Перед самой передней он мне сказал, чтобы я передал его брату, что он по-прежнему сидит у моря и ждет погоды и не знает, когда и чем кончится его пребывание в Петербурге. К этому он прибавил, что, зная своего брата, он уверен, что последний будет бравировать опасностями, а потому просил меня посоветовать ему быть осторожнее, потому что если какой-нибудь изувер-поляк его убьет, то Россия много проиграет в польском деле. Я отвечал, что вполне разделяю его мнение, однако же, несмотря на хорошие мои отношения к М. Н. Муравьеву, не позволю себе давать ему совета, как вести себя с поляками. На это Н. Н. Муравьев возразил:
- Передайте ему этот совет от старшего брата.
Идя по Вильне из гостиницы, в которой я остановился, в занимаемый М. Н. Муравьевым генерал-губернаторский дом, я заметил в городе чрезвычайную перемену. Месяца за два виленские обыватели имели мрачный вид. Встречавшиеся со мной, в особенности женщины и духовные лица, не давали прохода по тротуару, бросали презрительные взгляды и толкали меня. Теперь же лица сделались веселее, все, и в особенности духовные лица, давали мне свободный проход, даже сходили с тротуара и низко мне кланялись.
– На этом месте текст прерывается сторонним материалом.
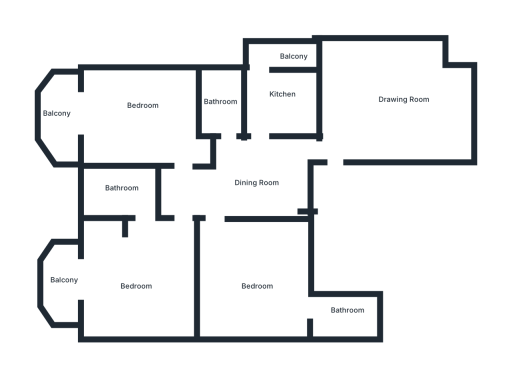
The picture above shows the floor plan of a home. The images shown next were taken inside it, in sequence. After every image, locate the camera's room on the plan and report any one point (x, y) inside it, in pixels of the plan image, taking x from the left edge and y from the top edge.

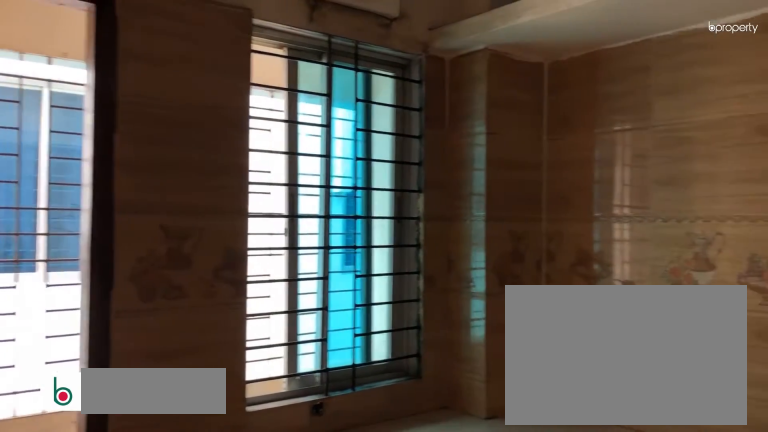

Муравьев приехал в Вильну 16-го мая, только за два дня до меня, и не мог успеть показать свою энергию. Но имя его было страшно полякам еще со времен восстания 1831 года, и им памятны были его энергичные действия, когда он был гродненским губернатором.
Назначение его главным начальником Северо-Западного края показало полякам, что русское правительство не будет более оказывать снисхождение мятежникам, и многие из них отрезвились. В приемной зале Муравьева я застал более двадцати поляков, в разных мундирах, с прошениями и докладными записками в руках, его адъютанта и молодого гражданского чиновника. Муравьев выслал мне сказать, что он меня примет после выхода поляков. Войдя, он после обычного поклона подходил к каждому из поляков и по их прошениям давал немедленные решения, а некоторые из прошений передавал адъютанту, обещая их подробно рассмотреть.
По выходе поляков он позвал меня в свой кабинет, где я ему немедля передал совет брата его быть осторожнее, присовокупив со своей стороны, что я сам только что был свидетелем его неосторожности в обращении с поляками. Он отвечал мне:
- Брат мой большой чудак. Неужели он и вы хотите, чтобы я прятался от поляков и тем самым выказывал им свою боязнь? Но это и невозможно для начальника края: какое право имеет он не выслушивать просьбы обывателя? Впрочем, пусть брат будет покоен на мой счет: если в первые два дня моего здесь пребывания не нашлось изувера, чтобы убить меня, то его не найдется и впоследствии.
Мы занялись немедля рассмотрением разных мер, необходимых для упрочения безопасности движения по С.-Петербургской жел<езной> дороге. Между прочими мерами предполагалось вырубить леса по обе стороны дороги по ширине в 150 саж<ень> с тем, чтобы затруднить мелким мятежническим шайкам повреждение дорожного пути.